Time to Legalize?

The Bureau of Justice Statistics recently published a report that documented the inmate population in the United States. The report showed that in 2002, 24.7% of the prison population was sentenced for drug offenses, including nearly 11% of whom have been imprisoned for possession. Drug abuse is a huge problem in the United States. This problem is especially prevalent among the youth, as 46% of Americans between 18 and 21 claimed to have taken drugs. According to this site, 19,000 people die from drug addiction, and another 9,000 people die from drug-induced causes within a calender year. With such prevalent death and addiction from drugs, should we begin to question whether or not our current policies are effective in counteracting drug trade and drug addiction in America?

As someone who believes the government should not be able to interfere and morally police the public, I find it difficult to agree that things such as drugs should be made illegal on moral grounds. In my opinion, no laws should be made on these grounds. Laws and policies should be based on what benefits society. For the criminalization of all drugs, there should be significant evidence that suggests that they should be illegal.

I am not a proponent of legalizing all drug trade. I think such a policy would be naïve and rash. However, strict criminalization of all drug trade leads to many problems. First of all, prohibition of certain drugs can breed contentment among the youth. For example, 24% of Americans between 18 to 25 have experimented with marijuana. If such a substantial amount of people are taking the drug currently, the policy is likely not good at deterring people from trying the drug; rather, it is bringing about a culture of disrespect for the law. Connecticut recently made steps to overcome this discontent and save government money when they became the 9th state to decriminalize marijuana. Contrary to what you may expect, these states that have decriminalized marijuana are among the states with lowest marijuana usage rate.
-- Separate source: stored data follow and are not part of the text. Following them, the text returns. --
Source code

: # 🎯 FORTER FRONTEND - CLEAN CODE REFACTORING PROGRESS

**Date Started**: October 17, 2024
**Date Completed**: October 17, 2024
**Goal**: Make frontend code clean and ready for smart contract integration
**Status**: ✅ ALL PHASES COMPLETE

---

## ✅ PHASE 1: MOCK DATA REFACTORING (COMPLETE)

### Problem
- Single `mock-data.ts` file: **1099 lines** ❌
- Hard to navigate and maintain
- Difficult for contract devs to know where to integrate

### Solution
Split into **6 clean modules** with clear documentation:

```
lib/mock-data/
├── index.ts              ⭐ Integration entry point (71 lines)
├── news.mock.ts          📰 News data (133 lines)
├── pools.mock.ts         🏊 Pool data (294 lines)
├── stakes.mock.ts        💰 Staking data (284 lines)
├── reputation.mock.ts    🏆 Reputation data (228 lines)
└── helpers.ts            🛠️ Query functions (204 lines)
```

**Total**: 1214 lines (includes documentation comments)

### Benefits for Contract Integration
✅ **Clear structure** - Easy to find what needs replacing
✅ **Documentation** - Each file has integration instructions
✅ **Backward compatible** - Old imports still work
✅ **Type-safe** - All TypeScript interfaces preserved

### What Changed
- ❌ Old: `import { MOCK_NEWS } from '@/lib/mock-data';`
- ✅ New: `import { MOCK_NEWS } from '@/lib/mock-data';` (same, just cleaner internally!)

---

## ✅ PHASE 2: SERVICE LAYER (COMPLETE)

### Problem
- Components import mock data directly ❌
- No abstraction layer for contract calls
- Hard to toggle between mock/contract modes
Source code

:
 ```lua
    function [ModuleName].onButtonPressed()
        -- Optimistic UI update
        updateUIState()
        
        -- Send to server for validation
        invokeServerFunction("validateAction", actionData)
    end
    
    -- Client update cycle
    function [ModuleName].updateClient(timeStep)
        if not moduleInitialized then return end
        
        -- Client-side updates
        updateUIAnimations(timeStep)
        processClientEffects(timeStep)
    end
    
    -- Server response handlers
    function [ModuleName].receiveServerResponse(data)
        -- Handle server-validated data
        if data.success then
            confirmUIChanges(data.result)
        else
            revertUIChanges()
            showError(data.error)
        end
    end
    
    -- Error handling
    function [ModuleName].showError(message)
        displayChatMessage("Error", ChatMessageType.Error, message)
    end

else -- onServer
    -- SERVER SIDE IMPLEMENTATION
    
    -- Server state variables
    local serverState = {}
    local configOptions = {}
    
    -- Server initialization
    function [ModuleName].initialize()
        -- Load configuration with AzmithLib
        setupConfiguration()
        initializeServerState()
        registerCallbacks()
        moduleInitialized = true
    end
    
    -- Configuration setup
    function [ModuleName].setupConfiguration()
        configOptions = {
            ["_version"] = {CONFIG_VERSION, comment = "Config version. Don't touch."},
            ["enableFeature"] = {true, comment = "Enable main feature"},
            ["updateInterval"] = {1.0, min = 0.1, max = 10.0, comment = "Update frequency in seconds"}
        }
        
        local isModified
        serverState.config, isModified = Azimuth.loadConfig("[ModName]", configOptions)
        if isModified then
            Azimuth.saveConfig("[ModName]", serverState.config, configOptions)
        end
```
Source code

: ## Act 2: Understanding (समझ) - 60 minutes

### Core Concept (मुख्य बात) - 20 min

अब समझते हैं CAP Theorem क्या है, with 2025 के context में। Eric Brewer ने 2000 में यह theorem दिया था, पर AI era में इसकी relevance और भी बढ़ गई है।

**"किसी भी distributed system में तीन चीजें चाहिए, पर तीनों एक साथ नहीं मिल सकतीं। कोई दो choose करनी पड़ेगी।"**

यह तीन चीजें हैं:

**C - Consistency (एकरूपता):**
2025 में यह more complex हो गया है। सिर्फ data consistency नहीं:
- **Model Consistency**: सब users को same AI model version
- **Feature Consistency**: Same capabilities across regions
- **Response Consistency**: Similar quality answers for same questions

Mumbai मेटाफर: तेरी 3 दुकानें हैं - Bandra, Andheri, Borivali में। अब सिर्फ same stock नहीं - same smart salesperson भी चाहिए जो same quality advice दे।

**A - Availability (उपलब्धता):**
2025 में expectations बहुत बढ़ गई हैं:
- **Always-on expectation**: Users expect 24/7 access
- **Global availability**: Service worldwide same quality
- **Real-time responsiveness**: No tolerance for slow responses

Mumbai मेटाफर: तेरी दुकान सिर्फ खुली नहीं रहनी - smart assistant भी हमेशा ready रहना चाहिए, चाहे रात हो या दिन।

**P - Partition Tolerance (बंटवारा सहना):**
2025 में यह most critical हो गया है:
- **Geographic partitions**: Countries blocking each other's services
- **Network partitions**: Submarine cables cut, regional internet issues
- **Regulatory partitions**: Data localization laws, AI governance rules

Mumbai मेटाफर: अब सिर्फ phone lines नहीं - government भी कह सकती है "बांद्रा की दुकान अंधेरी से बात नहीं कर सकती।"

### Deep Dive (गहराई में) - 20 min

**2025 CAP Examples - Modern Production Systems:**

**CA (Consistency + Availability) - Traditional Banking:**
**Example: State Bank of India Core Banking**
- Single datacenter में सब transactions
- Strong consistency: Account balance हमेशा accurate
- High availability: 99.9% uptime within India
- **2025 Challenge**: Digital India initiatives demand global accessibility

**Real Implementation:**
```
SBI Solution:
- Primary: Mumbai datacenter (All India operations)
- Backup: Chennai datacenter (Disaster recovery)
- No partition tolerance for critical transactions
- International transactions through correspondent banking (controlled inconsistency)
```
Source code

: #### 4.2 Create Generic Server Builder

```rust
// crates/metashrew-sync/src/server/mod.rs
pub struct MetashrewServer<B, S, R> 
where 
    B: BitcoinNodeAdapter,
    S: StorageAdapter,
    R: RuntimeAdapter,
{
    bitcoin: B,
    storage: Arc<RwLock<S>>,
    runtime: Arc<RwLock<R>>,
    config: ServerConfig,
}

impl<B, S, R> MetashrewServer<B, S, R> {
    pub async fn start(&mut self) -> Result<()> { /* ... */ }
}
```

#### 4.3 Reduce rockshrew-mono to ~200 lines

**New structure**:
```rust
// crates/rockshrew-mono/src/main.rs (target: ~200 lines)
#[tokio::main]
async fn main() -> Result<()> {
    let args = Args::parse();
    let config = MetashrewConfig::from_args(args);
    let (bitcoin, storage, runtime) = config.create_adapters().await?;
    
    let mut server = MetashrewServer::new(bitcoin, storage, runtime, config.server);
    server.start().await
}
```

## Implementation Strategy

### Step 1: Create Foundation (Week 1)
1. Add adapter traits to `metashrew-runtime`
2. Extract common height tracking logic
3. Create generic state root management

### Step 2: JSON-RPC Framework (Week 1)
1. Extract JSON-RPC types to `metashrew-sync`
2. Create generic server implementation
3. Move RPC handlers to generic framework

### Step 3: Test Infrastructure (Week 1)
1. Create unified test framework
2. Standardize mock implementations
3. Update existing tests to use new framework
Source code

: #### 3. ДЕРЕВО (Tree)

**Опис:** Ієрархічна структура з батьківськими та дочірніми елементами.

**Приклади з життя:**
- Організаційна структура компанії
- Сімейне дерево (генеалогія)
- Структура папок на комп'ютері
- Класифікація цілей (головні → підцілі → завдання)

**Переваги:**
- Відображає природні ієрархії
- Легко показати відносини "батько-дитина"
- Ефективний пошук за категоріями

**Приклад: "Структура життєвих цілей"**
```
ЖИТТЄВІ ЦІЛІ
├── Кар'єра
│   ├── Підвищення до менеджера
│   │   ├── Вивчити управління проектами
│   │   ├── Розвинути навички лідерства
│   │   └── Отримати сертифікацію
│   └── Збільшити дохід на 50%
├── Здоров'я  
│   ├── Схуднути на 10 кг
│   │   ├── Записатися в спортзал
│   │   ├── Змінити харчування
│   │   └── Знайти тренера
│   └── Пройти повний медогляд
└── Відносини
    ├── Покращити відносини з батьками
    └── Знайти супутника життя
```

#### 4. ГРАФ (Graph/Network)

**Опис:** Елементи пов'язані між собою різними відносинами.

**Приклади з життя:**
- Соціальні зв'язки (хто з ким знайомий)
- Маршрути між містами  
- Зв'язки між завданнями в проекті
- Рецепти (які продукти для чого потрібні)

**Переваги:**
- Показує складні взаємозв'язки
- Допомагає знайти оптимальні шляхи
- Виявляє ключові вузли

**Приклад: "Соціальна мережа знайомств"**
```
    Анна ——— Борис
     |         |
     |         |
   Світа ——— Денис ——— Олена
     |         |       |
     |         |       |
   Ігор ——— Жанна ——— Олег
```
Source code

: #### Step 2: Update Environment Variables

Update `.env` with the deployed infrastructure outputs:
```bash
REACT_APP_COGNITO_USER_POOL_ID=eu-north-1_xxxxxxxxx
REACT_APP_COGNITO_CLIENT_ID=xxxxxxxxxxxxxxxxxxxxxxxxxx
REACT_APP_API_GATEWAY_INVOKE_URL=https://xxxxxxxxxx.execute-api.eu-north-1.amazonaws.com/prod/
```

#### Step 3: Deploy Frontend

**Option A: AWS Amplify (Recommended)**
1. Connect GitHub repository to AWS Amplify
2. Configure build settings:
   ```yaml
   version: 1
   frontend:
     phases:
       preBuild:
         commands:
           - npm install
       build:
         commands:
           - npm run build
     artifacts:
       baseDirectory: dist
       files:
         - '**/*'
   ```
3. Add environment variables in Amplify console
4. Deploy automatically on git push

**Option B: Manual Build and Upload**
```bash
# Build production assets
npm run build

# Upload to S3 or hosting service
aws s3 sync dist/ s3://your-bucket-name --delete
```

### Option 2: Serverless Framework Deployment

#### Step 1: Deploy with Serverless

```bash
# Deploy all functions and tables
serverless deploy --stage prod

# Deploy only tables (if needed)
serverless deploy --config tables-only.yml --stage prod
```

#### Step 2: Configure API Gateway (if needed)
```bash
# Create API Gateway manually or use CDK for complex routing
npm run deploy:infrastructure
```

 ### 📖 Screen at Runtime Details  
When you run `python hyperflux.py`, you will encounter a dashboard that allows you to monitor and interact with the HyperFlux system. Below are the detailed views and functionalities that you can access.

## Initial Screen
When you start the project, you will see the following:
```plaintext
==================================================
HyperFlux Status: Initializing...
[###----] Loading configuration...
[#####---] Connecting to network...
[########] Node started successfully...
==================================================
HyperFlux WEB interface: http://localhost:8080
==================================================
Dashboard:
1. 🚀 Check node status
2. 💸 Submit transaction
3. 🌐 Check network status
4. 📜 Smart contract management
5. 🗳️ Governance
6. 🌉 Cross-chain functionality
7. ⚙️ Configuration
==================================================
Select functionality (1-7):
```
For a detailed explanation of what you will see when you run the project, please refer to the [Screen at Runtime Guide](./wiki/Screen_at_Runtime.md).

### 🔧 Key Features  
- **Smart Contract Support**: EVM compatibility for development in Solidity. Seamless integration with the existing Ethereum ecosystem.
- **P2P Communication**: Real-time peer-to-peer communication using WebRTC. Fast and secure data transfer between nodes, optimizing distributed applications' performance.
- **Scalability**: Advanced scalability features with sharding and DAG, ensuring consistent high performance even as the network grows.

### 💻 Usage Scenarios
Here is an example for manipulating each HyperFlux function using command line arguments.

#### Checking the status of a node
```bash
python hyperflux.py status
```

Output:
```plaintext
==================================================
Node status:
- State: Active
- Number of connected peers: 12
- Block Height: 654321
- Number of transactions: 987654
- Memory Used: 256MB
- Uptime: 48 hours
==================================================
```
This data suggests that rather than reducing drug usage, the criminalization laws in most states are merely costing the state and federal government a lot of money for no reason. If the resources that go into criminalizing this drug go into drug prevention programs or fighting other types of crime, it would likely be better spent.

A third problem with the criminalization of certain drugs is that it allows for gangs to be able to fund themselves. I recently read a book by Sudhir Venkatesh, a Professor of Sociology at Columbia, titled Gang Leader for a Day. In the book, Venkatesh documents his life over a five-year period within a gang in Chicago. It is clear from his accounts that a lot of the crime in the inner-city is a result of drug trade, as a lot of violence results from multiple gangs jockeying for the rights to the drug market in certain communities. Such gang warfare can be avoided if the government legalizes drugs that it considers “lower-risk” drugs. Thus, the government will be able to generate tax revenue by controlling and selling the drugs rather than having to spend money prosecuting those buying and selling the drugs. With less kinds of drugs to sell, gangs will become less prominent, as people will seek different opportunities to generate revenue.

Finally, in my opinion, drugs that are “high-risk” drugs should remain illegal. However, the government should decriminalize the drugs among those who possess it. Thus, they would be more likely to seek out medical help if their health is in immediate danger, or clinical help to help them overcome their addiction.

I have not categorized drugs as to whether I think they fall into “low-risk” drugs or “high-risk” drugs. This is a task that I am not qualified to complete. However, I think that a governmental body could definitely look at existing data and make these distinctions. By splitting these drugs to these two categories and either legalize or decriminalize them, they can increase compliance with other laws, save money, decrease gang violence, and increase the amount of help that addicts seek.